The privilege of mediocrity – The New York Times

TAKE A LOOK THROUGH THE American Cultural Landscape and you will find a growing number of people of color who have earned the right to dictate the terms of their art, from Shonda Rhimes and Jennifer Lopez, who have signed development agreements to large-scale with Netflix, Ã la showrunner Misha Green, whose âLovecraft Countryâ, canceled by HBO after one season, was nominated for 18 Emmy Awards and signed a global deal with Apple. All of this success, however, rests on the doctrine of the exceptional individual.
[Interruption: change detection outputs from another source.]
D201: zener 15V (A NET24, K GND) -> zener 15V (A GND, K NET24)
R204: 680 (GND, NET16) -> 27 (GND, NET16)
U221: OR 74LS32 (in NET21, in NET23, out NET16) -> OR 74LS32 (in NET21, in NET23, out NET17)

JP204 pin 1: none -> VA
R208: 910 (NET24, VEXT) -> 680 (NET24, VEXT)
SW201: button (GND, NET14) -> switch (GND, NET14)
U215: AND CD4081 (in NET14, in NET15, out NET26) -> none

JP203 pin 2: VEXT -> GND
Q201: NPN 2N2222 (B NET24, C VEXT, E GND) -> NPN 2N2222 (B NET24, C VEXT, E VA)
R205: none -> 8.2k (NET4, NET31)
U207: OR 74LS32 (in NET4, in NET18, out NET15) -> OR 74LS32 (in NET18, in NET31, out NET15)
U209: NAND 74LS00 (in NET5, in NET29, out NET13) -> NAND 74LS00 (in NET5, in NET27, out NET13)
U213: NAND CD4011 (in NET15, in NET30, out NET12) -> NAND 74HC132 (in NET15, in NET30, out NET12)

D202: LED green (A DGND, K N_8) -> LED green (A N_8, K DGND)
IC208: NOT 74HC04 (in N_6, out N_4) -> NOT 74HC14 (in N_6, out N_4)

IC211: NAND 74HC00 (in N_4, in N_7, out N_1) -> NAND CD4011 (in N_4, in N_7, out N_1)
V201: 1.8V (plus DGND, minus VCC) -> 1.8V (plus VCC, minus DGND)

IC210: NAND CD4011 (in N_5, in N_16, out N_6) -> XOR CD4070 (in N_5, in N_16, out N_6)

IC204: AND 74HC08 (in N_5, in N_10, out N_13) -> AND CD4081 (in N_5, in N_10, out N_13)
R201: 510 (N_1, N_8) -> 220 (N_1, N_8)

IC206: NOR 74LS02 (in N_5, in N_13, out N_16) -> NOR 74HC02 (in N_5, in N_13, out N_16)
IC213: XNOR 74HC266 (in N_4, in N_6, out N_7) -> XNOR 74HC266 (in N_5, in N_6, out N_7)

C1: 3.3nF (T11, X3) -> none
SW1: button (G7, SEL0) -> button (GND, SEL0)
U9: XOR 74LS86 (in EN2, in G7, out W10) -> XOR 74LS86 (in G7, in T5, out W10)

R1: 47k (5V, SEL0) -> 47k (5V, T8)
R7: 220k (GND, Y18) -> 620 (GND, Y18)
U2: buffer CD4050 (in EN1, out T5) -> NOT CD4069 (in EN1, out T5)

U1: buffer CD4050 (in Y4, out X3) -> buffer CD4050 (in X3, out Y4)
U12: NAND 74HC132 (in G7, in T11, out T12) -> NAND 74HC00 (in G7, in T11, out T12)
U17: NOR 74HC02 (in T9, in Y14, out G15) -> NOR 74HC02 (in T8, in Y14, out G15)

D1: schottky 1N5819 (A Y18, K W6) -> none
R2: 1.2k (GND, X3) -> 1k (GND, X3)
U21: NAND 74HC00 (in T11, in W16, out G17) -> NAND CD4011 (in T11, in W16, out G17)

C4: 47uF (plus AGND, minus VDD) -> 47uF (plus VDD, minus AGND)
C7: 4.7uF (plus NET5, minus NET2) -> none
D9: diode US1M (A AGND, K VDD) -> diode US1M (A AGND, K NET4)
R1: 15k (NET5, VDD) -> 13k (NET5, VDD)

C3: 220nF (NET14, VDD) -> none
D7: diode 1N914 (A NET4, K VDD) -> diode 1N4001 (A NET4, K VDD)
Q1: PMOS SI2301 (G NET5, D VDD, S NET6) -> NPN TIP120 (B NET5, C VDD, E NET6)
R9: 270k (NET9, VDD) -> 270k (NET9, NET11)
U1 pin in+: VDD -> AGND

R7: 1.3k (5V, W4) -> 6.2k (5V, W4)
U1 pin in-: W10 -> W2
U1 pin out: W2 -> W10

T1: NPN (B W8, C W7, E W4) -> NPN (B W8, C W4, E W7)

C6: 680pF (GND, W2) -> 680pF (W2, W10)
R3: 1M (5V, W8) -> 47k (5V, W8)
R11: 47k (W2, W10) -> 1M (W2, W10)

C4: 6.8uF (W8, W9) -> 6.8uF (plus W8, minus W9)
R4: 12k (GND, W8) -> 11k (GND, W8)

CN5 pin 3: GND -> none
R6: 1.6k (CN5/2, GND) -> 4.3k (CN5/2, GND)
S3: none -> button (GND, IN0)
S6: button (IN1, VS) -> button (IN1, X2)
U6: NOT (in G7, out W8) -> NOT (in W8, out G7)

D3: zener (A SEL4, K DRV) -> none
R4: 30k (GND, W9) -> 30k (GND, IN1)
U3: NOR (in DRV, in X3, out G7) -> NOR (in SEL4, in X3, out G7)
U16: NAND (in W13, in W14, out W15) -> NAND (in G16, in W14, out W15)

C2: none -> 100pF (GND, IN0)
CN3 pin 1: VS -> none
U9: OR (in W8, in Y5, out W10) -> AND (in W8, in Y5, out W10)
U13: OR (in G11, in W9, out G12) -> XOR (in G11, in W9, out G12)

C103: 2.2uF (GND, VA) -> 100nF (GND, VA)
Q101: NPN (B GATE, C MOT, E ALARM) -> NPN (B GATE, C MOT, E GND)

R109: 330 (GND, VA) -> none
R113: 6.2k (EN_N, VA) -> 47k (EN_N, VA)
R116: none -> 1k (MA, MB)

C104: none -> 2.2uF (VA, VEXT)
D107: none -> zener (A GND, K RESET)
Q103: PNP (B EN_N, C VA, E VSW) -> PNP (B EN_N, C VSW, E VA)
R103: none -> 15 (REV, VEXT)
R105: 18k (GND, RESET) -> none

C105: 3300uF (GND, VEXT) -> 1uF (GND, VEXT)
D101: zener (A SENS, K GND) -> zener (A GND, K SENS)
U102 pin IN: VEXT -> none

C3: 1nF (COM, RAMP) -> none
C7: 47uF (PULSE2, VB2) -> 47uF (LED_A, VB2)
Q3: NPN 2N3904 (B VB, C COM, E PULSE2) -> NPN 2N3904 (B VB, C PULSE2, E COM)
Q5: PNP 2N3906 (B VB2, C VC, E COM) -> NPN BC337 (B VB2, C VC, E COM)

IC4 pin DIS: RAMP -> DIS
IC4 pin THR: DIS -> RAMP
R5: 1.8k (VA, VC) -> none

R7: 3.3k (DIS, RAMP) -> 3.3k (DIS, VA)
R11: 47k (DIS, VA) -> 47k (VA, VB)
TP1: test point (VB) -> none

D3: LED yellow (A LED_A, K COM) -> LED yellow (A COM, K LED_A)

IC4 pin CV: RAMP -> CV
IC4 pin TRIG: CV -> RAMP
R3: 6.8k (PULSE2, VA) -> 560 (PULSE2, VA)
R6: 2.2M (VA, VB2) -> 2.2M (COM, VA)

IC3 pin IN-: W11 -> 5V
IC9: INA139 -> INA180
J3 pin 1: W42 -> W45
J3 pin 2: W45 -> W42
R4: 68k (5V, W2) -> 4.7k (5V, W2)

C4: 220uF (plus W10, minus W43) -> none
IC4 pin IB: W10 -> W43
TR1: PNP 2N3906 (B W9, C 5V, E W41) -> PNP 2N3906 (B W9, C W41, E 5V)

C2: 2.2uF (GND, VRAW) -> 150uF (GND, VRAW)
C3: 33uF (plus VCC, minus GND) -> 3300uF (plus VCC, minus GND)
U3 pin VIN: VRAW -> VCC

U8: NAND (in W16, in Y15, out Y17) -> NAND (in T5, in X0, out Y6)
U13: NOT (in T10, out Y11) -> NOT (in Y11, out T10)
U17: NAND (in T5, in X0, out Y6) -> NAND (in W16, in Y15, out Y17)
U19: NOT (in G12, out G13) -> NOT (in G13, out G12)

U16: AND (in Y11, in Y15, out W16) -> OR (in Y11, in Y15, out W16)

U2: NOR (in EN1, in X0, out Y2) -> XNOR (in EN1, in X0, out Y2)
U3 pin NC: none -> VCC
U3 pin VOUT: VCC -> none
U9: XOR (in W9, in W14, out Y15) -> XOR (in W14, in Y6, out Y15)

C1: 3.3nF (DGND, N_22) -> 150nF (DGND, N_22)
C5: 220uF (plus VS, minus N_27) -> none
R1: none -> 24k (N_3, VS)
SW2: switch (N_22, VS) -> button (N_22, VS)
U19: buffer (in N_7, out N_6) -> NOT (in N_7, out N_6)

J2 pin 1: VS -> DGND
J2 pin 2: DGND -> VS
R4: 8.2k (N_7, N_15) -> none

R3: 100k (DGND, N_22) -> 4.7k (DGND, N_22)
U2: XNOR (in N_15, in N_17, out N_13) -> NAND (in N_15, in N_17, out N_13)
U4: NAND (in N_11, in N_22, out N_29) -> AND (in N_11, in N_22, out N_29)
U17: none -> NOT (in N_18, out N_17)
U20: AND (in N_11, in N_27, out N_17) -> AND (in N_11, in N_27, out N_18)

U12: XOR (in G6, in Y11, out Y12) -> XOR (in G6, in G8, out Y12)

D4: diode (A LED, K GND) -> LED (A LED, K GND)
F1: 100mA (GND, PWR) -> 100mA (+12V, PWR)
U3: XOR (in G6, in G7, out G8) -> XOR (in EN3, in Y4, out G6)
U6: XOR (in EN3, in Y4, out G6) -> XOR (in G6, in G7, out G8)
For long-established racial minority communities as well as recent immigrants, the promise of the American Dream lies in what philosopher Michael J. Sandel calls “the rhetoric of the uprising”: a faith, largely illusory, that the you can go as far in this country as your talents will take you. You may have to work twice as much for half as much, but you are still the master of your destiny. The phrase âblack excellence,â for example, gained traction in the late 1960s, after legal victories for the civil rights movement revealed a society still deeply rooted in racial inequality and division. In November 1969, activist Whitney M. Young Jr., then head of the National Urban League, wrote an op-ed titled “Black Excellence Can Lead to an Open American Society” in which he called on black Americans to fight for their own freedom through âdiscipline and responsible actionâ. The violent protests, Young argues, are not convincing. âWe must pursue black excellence,â he writes, âthe special responsibility to excel: to think, outdo and outdo those who would deny black freedom. “
“We have the burden of thinking that if our shows fail, then it’s a referendum on the viability of Asian Americans as a whole,” actor Daniel Dae Kim said.
Black excellence, however, only functions as a means of upward social mobility in a society largely free of racist structures and racist people. Perhaps, as Sandel argues, the very premise of meritocratic endeavor is wrong. âWhat if the rhetoric of ascension no longer inspires,â he suggests, ânot just because social mobility has stalled but, more fundamentally, because helping people climb the ladder of success? in a competitive meritocracy is a hollow political project that reflects an impoverished conception of citizenship and freedom? Most Americans are not prepared to consider such a bold reframing of our civil order. Indeed, people of color are often the most vocal proponents of America’s Success Bustle. After all, just enough of us have been rewarded by following this path of hard work and determination that only underscored the viability of the myth. How can meritocracy be a myth when your cousin or your best friend’s sister-in-law has been successful working with white people? How can that be a myth when a black man and, in his own words, “a skinny kid with a funny name” worked so hard he ended up in the White House? When did a black and Native American woman do the same?
In light of these hard-won individual efforts, the concept of saving mediocrity seems perverse. In 1963, when James Baldwin published “My Dungeon Shook,” his heartbreaking and penetrating open letter to his teenage nephew, he was not advocating mediocrity but its opposite. âYou were born into a society that explained with brutal clarity, and in every possible way, that you were a worthless human being,â Baldwin writes. âYou weren’t supposed to aspire to excellence: you had to make peace with mediocrity. How dare we, sixty years later, propose to make peace with mediocrity? But Baldwin could not have predicted the costs of our constant efforts, for we have lived to see something that he could not: the psychic toll of the striving for excellence in a society that fails to achieve it. recognize and reward it even when it is achieved.